Plugin Events to Hook

Based on OpenCode's plugin system:

  • session.status — primary detection point for rate limit retry messages
  • session.error — catch 5xx, timeout, provider down errors
  • session.idle — good place to check/log model health state
  • session.created — initialize per-session state tracking

Commands

Register a custom slash command (if OpenCode supports it via plugins — investigate):

  • /fallback-status — show current model health states, which agents are on fallback, cooldown timers remaining

Logging

Structured log entries:

[2026-03-17T14:23:01Z] [DETECT] session=abc123 agent=build model=openai/gpt-5.3-codex trigger="rate limit" message="Rate limited. Quick retry in 1s..."
[2026-03-17T14:23:01Z] [FALLBACK] session=abc123 agent=build from=openai/gpt-5.3-codex to=anthropic/claude-sonnet-4-20250514 reason=rate_limit
[2026-03-17T14:23:45Z] [HEALTH] openai/gpt-5.3-codex: rate_limited (cooldown in 4m15s) | anthropic/claude-sonnet-4: healthy | google/gemini-3-pro: healthy
[2026-03-17T14:28:01Z] [RECOVER] openai/gpt-5.3-codex: rate_limited → cooldown

Technical Constraints

  • Plugin must be TypeScript, using @opencode-ai/plugin types
  • Must work as both a local plugin (.opencode/plugins/) and publishable to npm
  • Should gracefully degrade — if config is missing or malformed, log a warning and do nothing (don't crash OpenCode)
  • The undo/replay approach is acknowledged as fragile (the oh-my-opencode maintainer called it "a house of cards") — we need robust error handling around it
  • Config file locations to check (in order): .opencode/model-fallback.json, ~/.config/opencode/model-fallback.json

User experience

Be sure that the fallback information is somewhat displayed to the user in whatever form is possible. that the user is aware that the fallback took place and that a different model is currently used. it would be also great to track usage information for that particular model that is being used right now. be sure to leverage opencode utilities to display that to the user


Deliverables (Planning Phase)

Right now I need you to:

  1. Analyze feasibility — Read through OpenCode's plugin SDK, event system, and session management. Identify any gaps or limitations that would block this design.

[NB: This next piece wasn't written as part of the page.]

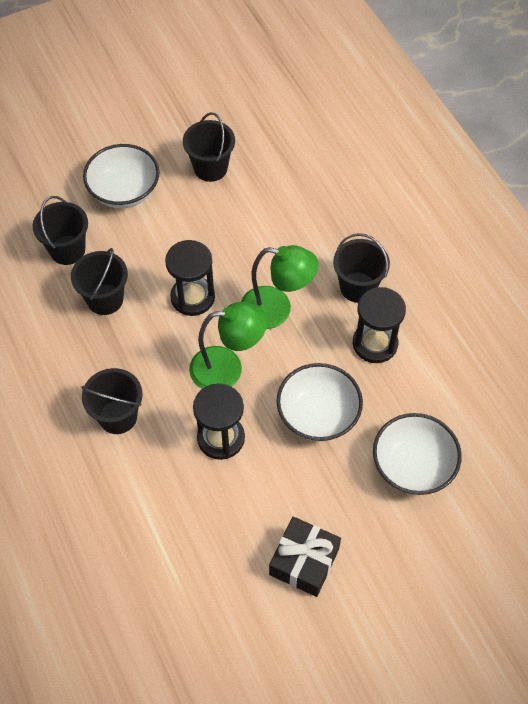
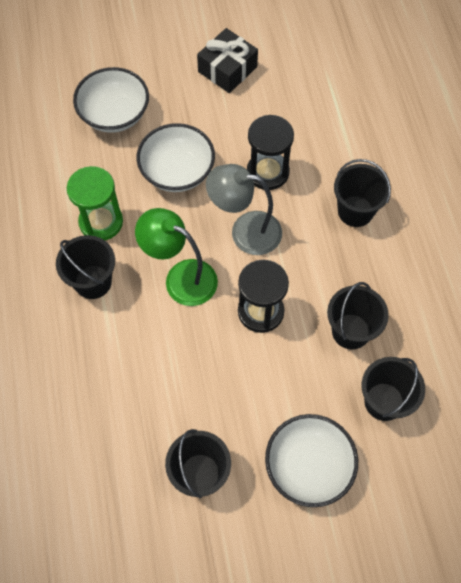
camera: 165 degrees left, 5 degrees up
(227, 368) = (245, 231): green lamp -> grey lamp
(375, 344) = (101, 222): black hourglass -> green hourglass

  2. Propose the architecture — File structure, module breakdown, state management approach, config loading strategy.

  3. Identify risks — What parts of the undo/replay mechanism are most fragile? What edge cases could cause data loss or conversation corruption? How do we handle concurrent subagent sessions?

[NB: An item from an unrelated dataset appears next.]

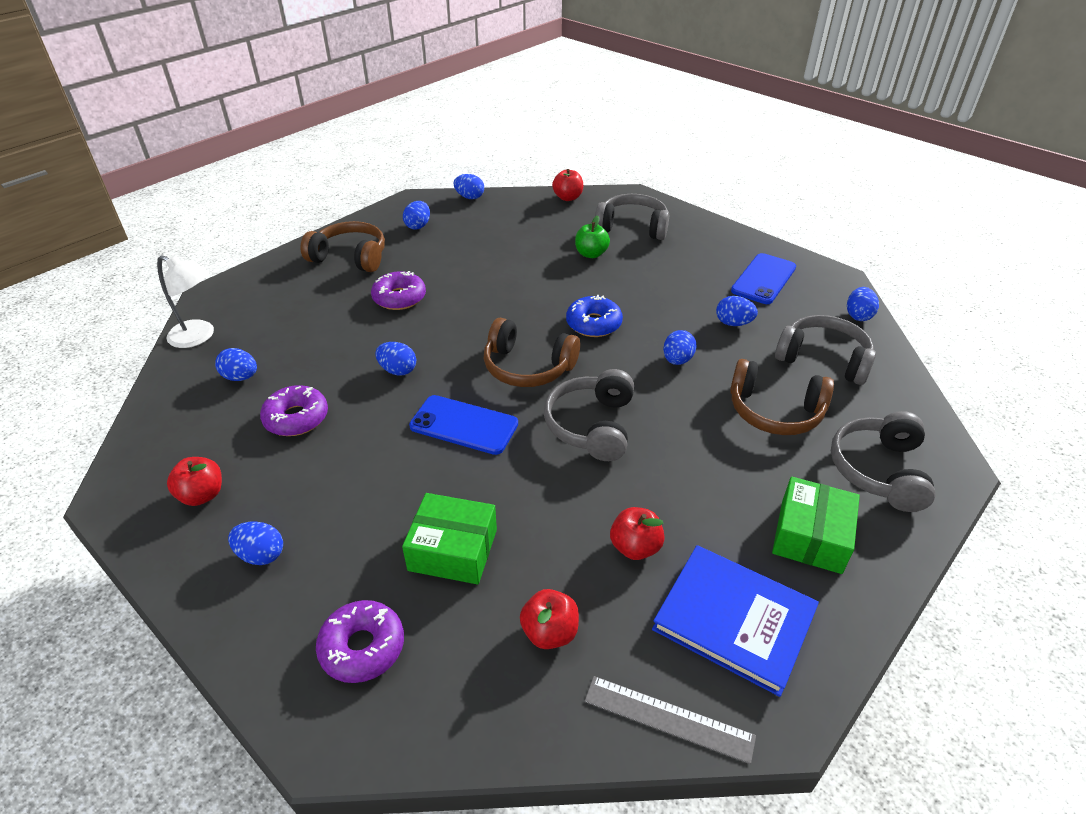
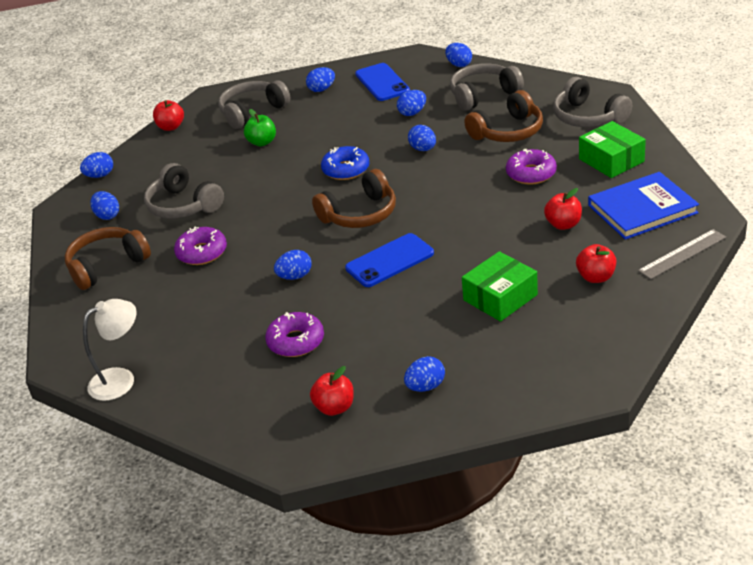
camera: 50 degrees left, 5 degrees down
(241, 377) = (209, 363): blue egg -> blue egg (321, 89)
(362, 647) = (545, 355): purple donut -> purple donut (531, 173)
(592, 425) = (447, 206): grey headphones -> grey headphones (183, 205)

  4. Design the config schema — Finalize it. Consider backward compatibility with the simpler opencode-rate-limit-fallback config format.

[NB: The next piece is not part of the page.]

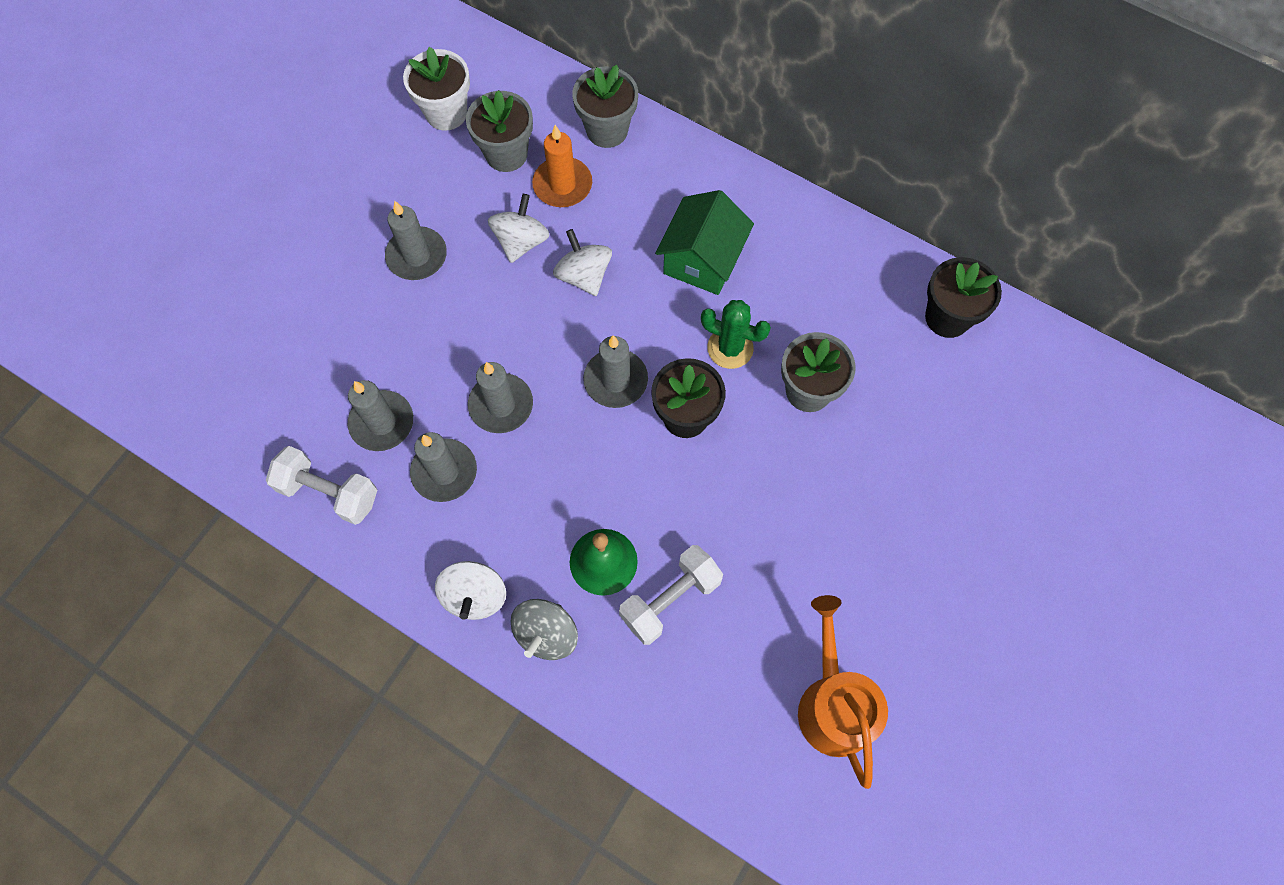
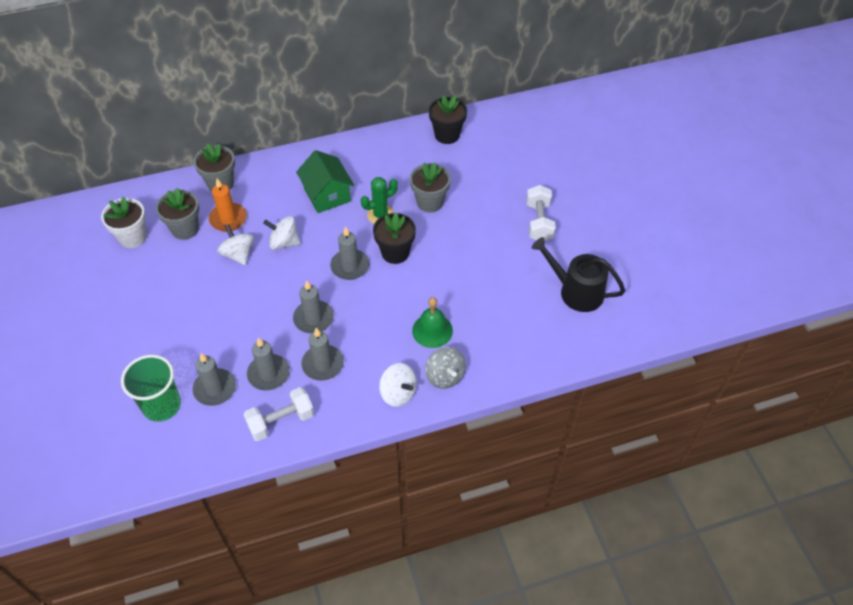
camera: 50 degrees left, 15 degrees down
(251, 347) = (162, 405): none -> green cup
(417, 256) = (196, 300): grey candle -> grey candle (215, 389)
(670, 599) = (475, 317): white dumbbell -> white dumbbell (539, 222)
(833, 704) = (576, 291): orange watering can -> black watering can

  5. Draft a phased implementation plan:

    • Phase 1: Config loading + pattern detection + logging (no replay yet — just detect and log)
    • Phase 2: Single-model fallback with undo/replay
    • Phase 3: Ordered fallback chains with health state machine
    • Phase 4: Recovery logic + /fallback-status command
    • Phase 5: npm packaging + documentation
  6. Output the plan as a structured document I can reference throughout implementation.

Do NOT write implementation code yet. This is planning mode. Think critically, poke holes, and give me a plan I can trust.